Author's Notes
Six parts. Each for one of the legendary warriors, following the order their spirit selves were introduced in the anime. Which means it's Kouji next.
Wow, this is my 100th fic. Of course, more than a quarter of them are still in progress. I'm working on that; this had been planned for quite a while.
Enjoy, and tell me what you think.
The Price One Must Pay
Frontier-verse. They find that everything comes at a price. With interest attached.
Genre/s: Angst/Friendship
Rating: T
Part 1 of 6: Takuya
He used to talk. A lot. Before the digital world, it seemed as though his mouth was moving before his brain could quite catch up. It got him into a lot of trouble too, namely badmouthing bullies that hated anything that meant they weren't getting what they wanted with minimal fuss (it would eventually lead to an all out brawl that got him more detentions and suspensions in his elementary school years than he cared to count) and talking back to teachers (the other main contributor to his detention record). He wasn't much more reserved at home, which generally resulted in him and Shinya fighting, him stalking off to cool down, then his mother sending his little brother after him an hour later.
Then the Digital World itself. Between shouting out attacks with a passion, pep talks, arguing with Kouji (though that thankfully stopped towards the middle of their journey), zealously bantering with evil maniacal digimon and learning his own lessons, enough words were said to flood the oceans, literally. With the power of the legendary spirits of flame behind his back, and most importantly, in his heart, there was nothing stopping the fervour backing the words of strength and justice. There was nothing stopping that power being shouted out at its full potential in his hands. Him, just a human, with the power of a digimon.
Coming back from the Digital World, there wasn't really all that much left to say than a few long awaited apologies. Obviously, without the death threat looming, things were quieter, falling back into its normal routine with a more mature and guarded boy. Their moment of glory was over; they were not warriors here. They were simply humans.
But they still carried the memories and lessons. They had grown. They were stronger.
But that came at a price.
He only realised a year or two later, when he met up with an old friend he had lost contact with. The change had been gradual, hence why no-one else had picked up the descending silence. A lot of thoughts were going unsaid, bubbling up to rise before vanishing. Something was holding them back. He thought it was just acquired wisdom. He hadn't even realised.
It just took one offhand comment to make him realise what he was slowly loosing.
'You don't talk much nowadays, do you?'
He became more conscious of that from that moment. Important things still came out though, so he simply assumed it was a change. But he found it suddenly quite difficult to speak his mind, as though something was physically clutching the words he aimed to will out of his mouth and tossing them back down his throat. Sentences were getting shorter, he quit the debating team, and he found even phone calls were dwindling rapidly. Emails too; putting the words on paper were about as hard as getting them out his throat. It was as if thought was losing its ability to become expressed in any sort of language.
That brought on other sorts of changes. His voice had been many things, but above all it had been a weapon. The extrovert was turning inwards. The snow was falling over the fire, smouldering it.
His parents worried. They took him to a psychiatrist about three years after the events of the Digital World. She thought his mind was withdrawing from some sort of trauma. After all, there was nothing physically wrong.
His parents asked. He just shook his head in reply.

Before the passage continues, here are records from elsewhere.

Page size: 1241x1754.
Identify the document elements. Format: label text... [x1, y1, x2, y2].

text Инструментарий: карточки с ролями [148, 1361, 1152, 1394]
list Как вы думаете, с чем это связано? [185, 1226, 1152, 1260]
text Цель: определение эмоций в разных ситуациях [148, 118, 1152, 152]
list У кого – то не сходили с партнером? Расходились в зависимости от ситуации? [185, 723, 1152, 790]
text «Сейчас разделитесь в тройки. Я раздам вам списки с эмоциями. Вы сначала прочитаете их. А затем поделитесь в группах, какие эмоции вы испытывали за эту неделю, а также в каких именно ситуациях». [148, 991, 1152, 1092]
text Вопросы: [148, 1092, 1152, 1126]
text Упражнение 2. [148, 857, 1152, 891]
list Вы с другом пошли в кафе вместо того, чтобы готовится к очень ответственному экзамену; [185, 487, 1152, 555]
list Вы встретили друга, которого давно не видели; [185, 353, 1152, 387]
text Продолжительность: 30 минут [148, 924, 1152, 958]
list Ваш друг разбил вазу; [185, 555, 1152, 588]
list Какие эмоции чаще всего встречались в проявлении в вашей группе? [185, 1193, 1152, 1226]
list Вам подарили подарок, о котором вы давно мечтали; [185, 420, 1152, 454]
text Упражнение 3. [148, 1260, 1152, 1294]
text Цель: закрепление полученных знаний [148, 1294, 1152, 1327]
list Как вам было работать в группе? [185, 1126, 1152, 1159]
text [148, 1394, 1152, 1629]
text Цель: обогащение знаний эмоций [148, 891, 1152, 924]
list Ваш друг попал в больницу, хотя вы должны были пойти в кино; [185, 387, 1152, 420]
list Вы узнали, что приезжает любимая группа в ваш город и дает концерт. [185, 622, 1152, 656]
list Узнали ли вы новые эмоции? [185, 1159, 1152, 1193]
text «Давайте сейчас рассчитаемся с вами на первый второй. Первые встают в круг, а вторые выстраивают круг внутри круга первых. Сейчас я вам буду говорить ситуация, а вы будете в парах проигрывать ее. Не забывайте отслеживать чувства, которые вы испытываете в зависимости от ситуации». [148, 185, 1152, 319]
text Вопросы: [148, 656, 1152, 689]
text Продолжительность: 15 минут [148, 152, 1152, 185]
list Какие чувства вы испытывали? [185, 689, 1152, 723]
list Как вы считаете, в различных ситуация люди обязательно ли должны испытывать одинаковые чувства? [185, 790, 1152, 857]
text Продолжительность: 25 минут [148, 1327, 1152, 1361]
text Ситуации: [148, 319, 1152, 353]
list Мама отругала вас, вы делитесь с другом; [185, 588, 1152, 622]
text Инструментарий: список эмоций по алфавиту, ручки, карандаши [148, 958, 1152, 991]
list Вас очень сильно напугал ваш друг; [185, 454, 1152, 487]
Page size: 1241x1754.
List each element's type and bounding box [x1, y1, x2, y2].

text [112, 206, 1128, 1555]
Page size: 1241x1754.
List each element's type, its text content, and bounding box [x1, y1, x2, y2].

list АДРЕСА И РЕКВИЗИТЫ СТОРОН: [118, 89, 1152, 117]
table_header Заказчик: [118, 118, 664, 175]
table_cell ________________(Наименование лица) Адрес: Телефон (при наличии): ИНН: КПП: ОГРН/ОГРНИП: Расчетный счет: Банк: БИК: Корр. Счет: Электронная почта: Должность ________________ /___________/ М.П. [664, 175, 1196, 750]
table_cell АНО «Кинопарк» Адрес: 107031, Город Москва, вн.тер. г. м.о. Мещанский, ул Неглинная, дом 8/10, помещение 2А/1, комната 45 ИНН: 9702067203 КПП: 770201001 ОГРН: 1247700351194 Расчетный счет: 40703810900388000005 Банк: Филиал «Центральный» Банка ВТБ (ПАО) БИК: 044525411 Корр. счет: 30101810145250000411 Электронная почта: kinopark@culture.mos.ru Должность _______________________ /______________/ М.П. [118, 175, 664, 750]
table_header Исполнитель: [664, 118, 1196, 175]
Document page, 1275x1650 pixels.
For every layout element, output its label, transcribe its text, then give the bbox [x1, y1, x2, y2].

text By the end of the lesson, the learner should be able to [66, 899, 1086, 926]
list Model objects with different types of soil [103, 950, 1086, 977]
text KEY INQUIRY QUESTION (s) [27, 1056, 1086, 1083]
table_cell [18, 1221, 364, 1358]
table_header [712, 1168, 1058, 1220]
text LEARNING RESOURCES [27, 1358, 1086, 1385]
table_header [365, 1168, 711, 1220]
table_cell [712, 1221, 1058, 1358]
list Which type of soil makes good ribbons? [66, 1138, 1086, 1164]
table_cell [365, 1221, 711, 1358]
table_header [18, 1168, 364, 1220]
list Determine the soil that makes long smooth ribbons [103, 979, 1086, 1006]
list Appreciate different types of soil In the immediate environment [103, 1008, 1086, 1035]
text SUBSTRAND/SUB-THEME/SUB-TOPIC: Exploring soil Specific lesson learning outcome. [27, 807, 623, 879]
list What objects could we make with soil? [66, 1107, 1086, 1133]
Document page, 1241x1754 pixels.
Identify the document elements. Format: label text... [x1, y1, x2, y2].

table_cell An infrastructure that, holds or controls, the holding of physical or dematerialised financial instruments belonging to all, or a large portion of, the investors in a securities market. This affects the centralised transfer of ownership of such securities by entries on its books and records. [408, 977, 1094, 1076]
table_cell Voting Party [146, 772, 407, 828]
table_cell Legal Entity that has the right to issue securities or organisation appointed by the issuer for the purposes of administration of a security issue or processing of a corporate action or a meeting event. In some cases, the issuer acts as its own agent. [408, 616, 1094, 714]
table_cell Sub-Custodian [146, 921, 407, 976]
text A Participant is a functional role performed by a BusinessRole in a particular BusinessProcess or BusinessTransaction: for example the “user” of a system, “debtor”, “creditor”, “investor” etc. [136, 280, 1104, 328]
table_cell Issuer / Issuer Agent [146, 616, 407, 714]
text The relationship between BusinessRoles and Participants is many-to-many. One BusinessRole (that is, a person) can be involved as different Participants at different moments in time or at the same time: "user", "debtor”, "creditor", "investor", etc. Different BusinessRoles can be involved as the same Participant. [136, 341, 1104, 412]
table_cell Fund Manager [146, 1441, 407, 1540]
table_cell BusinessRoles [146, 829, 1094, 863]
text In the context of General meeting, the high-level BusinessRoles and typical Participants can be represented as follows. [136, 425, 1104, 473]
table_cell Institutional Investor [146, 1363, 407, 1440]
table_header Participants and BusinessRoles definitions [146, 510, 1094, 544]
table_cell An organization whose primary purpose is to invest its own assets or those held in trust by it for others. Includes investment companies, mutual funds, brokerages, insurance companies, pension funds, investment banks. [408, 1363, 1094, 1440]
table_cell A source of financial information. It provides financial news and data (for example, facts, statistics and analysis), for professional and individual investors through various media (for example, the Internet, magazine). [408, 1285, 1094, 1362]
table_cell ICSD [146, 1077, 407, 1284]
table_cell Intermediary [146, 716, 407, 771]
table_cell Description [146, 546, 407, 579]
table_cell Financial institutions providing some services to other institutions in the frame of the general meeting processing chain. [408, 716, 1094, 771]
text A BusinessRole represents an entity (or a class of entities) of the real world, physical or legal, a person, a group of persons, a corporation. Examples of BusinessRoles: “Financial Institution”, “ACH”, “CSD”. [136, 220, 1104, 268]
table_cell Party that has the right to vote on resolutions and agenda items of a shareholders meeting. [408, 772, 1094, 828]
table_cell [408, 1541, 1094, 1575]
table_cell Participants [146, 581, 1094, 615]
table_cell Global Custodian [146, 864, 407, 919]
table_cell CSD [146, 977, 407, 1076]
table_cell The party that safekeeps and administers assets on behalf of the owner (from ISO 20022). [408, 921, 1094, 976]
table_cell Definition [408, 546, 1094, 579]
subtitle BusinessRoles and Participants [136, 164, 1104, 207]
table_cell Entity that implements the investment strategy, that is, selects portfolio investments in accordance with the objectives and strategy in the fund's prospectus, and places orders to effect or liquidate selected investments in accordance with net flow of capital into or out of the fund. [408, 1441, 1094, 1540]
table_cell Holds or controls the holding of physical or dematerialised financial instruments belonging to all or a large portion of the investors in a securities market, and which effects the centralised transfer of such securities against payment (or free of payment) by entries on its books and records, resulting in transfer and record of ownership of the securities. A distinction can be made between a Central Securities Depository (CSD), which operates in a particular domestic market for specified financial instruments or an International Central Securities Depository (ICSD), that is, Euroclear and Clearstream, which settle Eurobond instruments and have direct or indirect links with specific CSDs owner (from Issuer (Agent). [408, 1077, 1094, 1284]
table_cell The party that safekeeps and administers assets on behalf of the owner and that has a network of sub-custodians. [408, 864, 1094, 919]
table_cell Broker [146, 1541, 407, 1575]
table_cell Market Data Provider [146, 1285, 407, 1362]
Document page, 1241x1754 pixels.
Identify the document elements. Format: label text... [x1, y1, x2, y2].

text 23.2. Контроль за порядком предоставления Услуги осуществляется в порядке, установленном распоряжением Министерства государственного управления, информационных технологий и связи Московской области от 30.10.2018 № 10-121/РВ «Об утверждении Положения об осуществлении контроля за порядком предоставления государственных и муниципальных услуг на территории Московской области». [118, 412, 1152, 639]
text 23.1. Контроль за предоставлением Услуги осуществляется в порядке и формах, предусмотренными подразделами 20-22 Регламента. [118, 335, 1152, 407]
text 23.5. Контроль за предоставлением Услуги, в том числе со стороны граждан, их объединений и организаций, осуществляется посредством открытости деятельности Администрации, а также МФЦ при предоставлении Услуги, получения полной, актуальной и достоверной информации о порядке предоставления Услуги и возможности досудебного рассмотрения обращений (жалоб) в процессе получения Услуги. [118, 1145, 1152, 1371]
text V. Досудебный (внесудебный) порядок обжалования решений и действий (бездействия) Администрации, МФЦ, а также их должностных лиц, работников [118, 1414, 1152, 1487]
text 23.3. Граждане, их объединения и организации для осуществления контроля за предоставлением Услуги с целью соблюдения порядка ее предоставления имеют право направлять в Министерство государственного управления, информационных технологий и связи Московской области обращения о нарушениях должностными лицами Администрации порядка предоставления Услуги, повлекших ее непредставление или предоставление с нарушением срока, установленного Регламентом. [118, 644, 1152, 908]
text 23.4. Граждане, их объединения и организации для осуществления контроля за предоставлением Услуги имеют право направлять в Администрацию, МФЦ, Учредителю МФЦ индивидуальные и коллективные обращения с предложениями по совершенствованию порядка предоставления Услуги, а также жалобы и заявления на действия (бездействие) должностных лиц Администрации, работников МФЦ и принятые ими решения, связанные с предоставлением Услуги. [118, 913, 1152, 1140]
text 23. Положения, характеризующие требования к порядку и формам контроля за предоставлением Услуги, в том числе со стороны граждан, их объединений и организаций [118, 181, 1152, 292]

He met another old acquaintance soon after. A teacher that had taught his troublesome past self in second grade, now returning to his junior high school life. By then, the teenager had changed so much that the teacher hadn't even recognised him until the name was read off the register. When it was, he pondered the briefest moments, before simply assuming it was someone else with the same name, and passing on. Appearances may have been somewhat similar, but the auras each projected were alike in only the barest ways.
It continued going downhill. One day eventually, he opened his mouth to greet his mother…and nothing came out. It hit him then, how far apart this moment was from his epiphany in the Digital World.
For playing with a power beyond his sustenance in this world, he was paying with one of the things that most defined him.
The chatty, boisterous Takuya was gone. This one just stared at his mother a moment, then turned around and went quietly back upstairs.